Some employees will remain in different roles while others will work on winding down the business, said one of the people, who requested anonymity because the figures aren’t public. The cuts won’t be immediate as the Zurich-based bank transfers the commodities book into its non-strategic unit, the person said.
Chief Executive Officer Brady Dougan has reduced the amount of capital dedicated to the trading business as investors have called for Credit Suisse to shrink its investment bank and focus on wealth management. The firm cited low volatility and client volumes in its decision to exit commodities trading and said the move will reduce costs by about $75 million and lower risk-weighted assets and leverage exposure by $2 billion and $5 billion, respectively.

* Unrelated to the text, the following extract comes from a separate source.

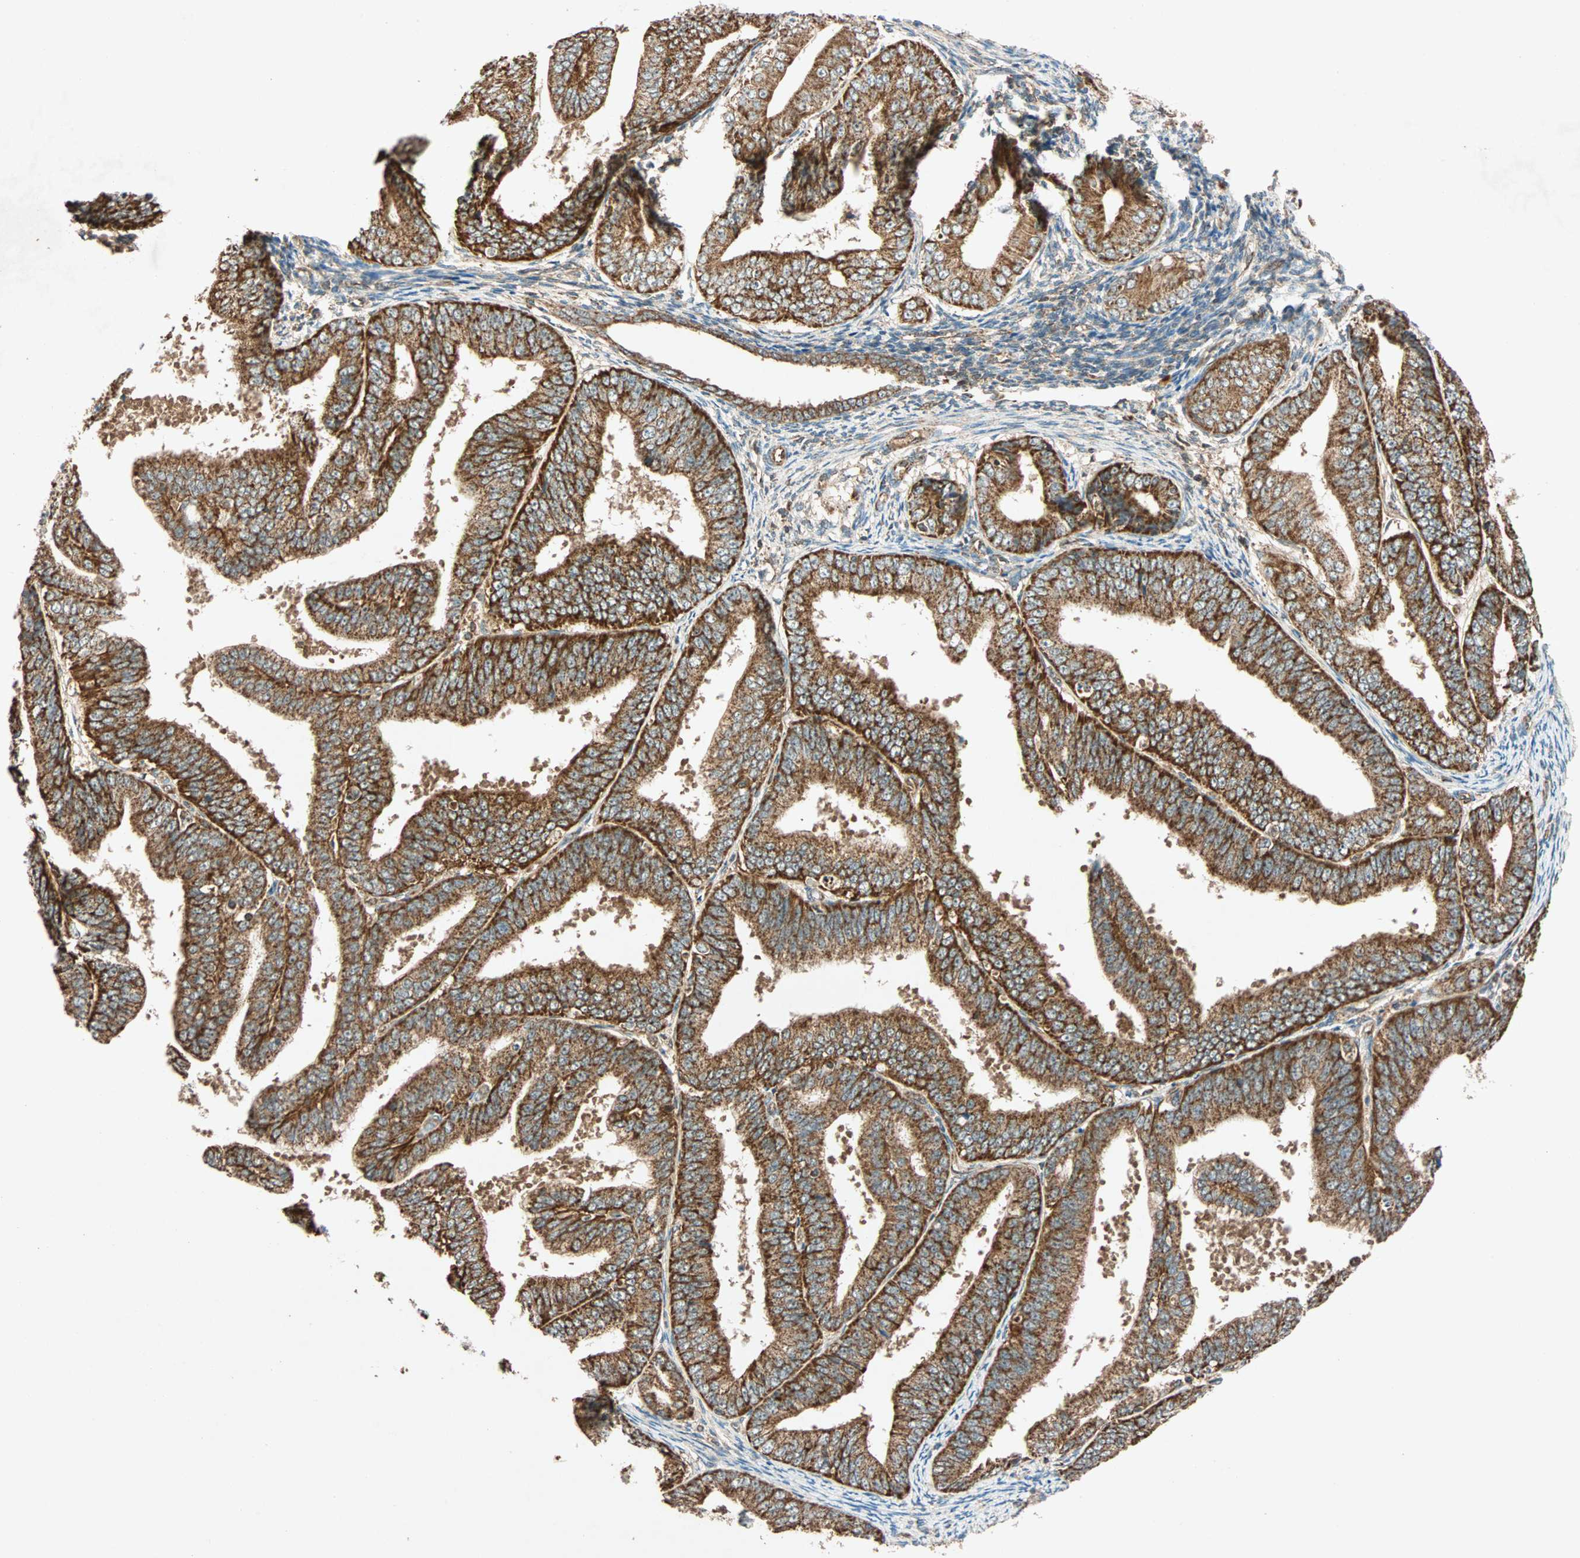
{"staining": {"intensity": "strong", "quantity": ">75%", "location": "cytoplasmic/membranous"}, "tissue": "endometrial cancer", "cell_type": "Tumor cells", "image_type": "cancer", "snomed": [{"axis": "morphology", "description": "Adenocarcinoma, NOS"}, {"axis": "topography", "description": "Endometrium"}], "caption": "Human endometrial cancer stained with a brown dye exhibits strong cytoplasmic/membranous positive staining in about >75% of tumor cells.", "gene": "MAPK1", "patient": {"sex": "female", "age": 63}}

Dougan, 54, said the commodities-trading business was losing money this year. Credit Suisse may keep small parts of the business, such as precious metals, and move them to the foreign-exchange unit, he said. The bank is keeping its commodity trade finance business, which is part of the corporate and institutional clients division.
Credit Suisse is also cutting expenses at its foreign-exchange and rates businesses by shifting more of those trades to its electronic platform, Chief Financial Officer David Mathers said on a conference call with reporters today.